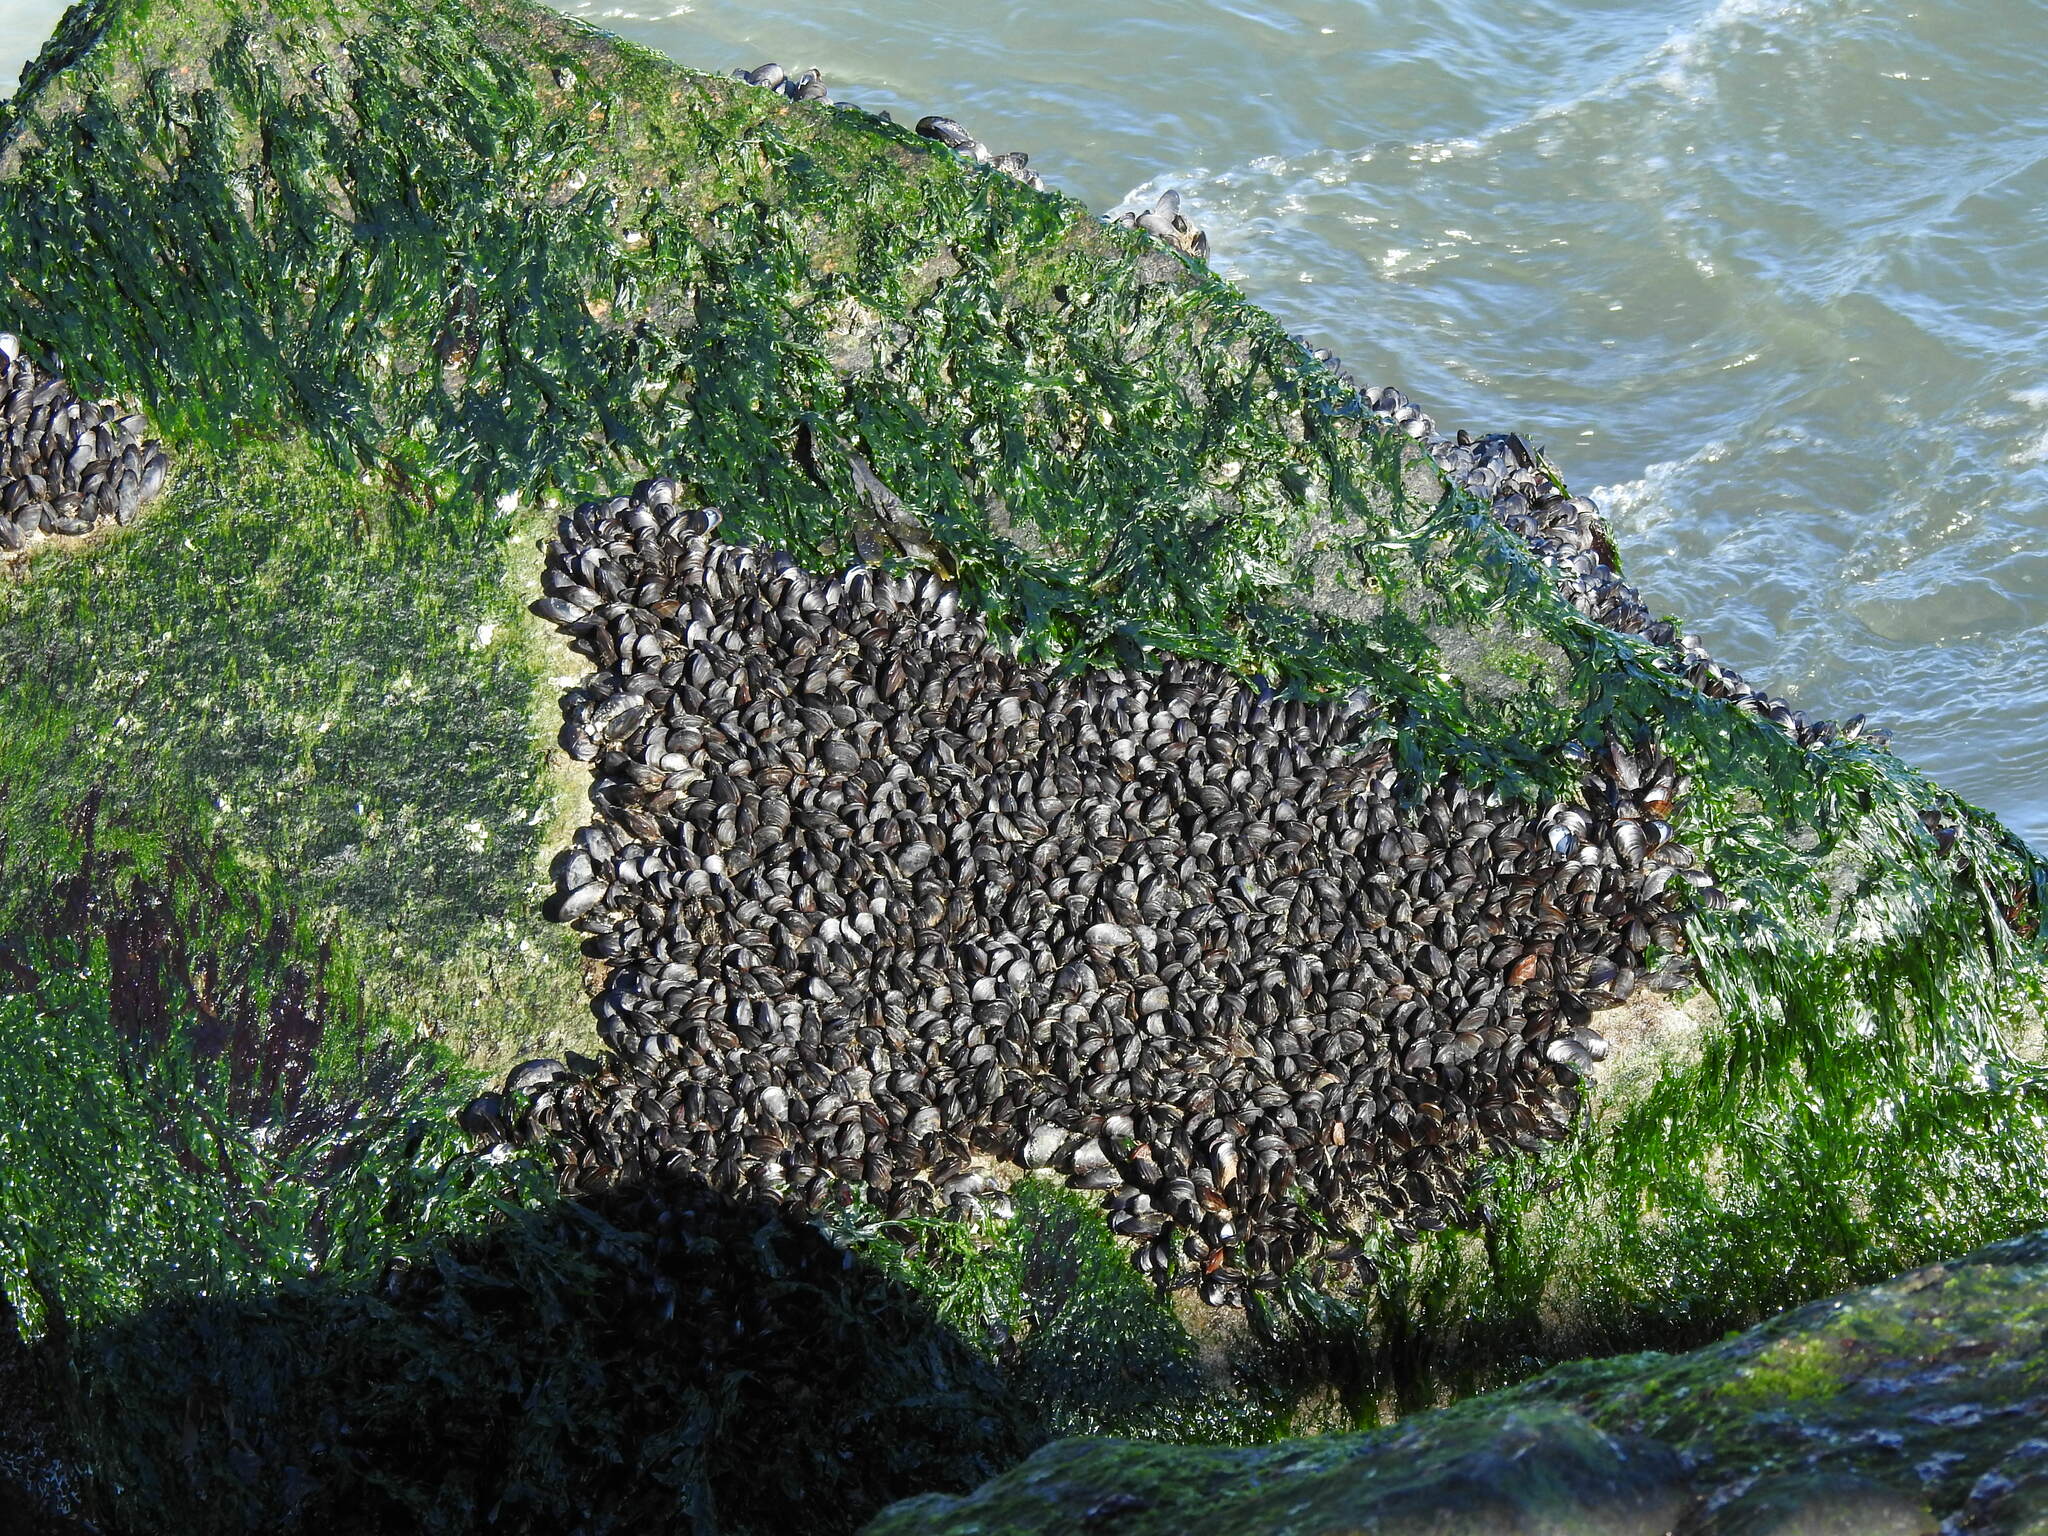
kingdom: Animalia
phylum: Mollusca
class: Bivalvia
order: Mytilida
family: Mytilidae
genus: Mytilus
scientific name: Mytilus edulis
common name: Blue mussel
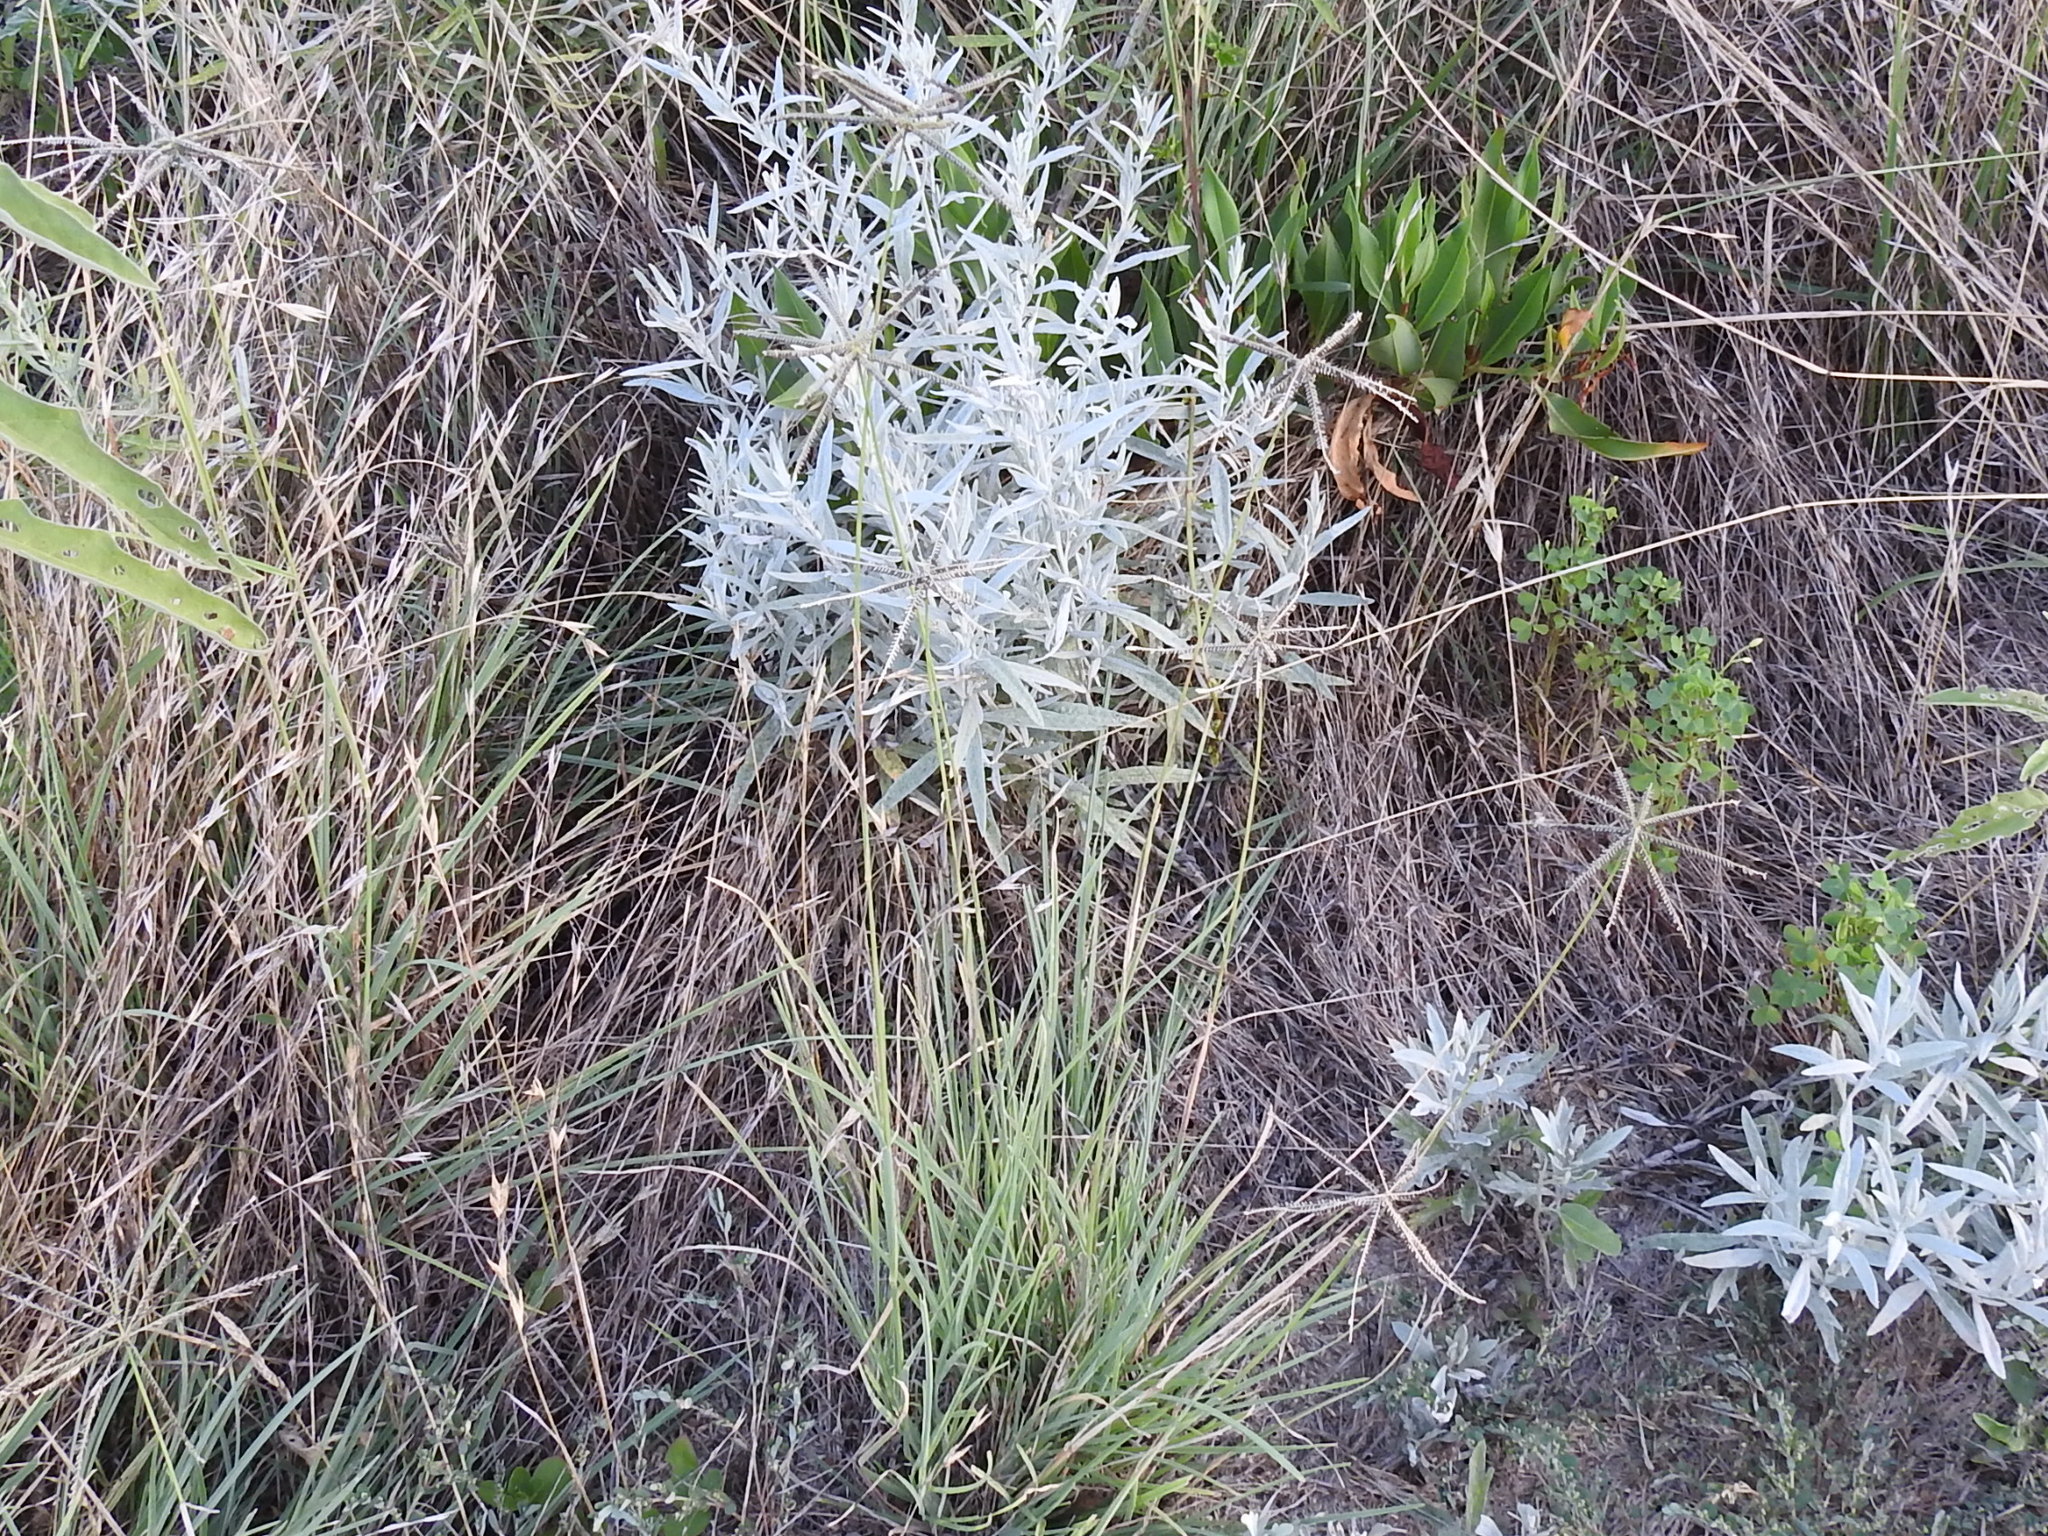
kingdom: Plantae
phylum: Tracheophyta
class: Liliopsida
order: Poales
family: Poaceae
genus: Chloris
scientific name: Chloris cucullata
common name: Hooded windmill grass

[WRITTEN INSTRUCTION] Copy out every text line of the data above word for word, leaving out the pictures.

[ANSWER TO THIS TASK]
kingdom: Animalia
phylum: Mollusca
class: Bivalvia
order: Mytilida
family: Mytilidae
genus: Mytilus
scientific name: Mytilus edulis
common name: Blue mussel
kingdom: Plantae
phylum: Tracheophyta
class: Liliopsida
order: Poales
family: Poaceae
genus: Chloris
scientific name: Chloris cucullata
common name: Hooded windmill grass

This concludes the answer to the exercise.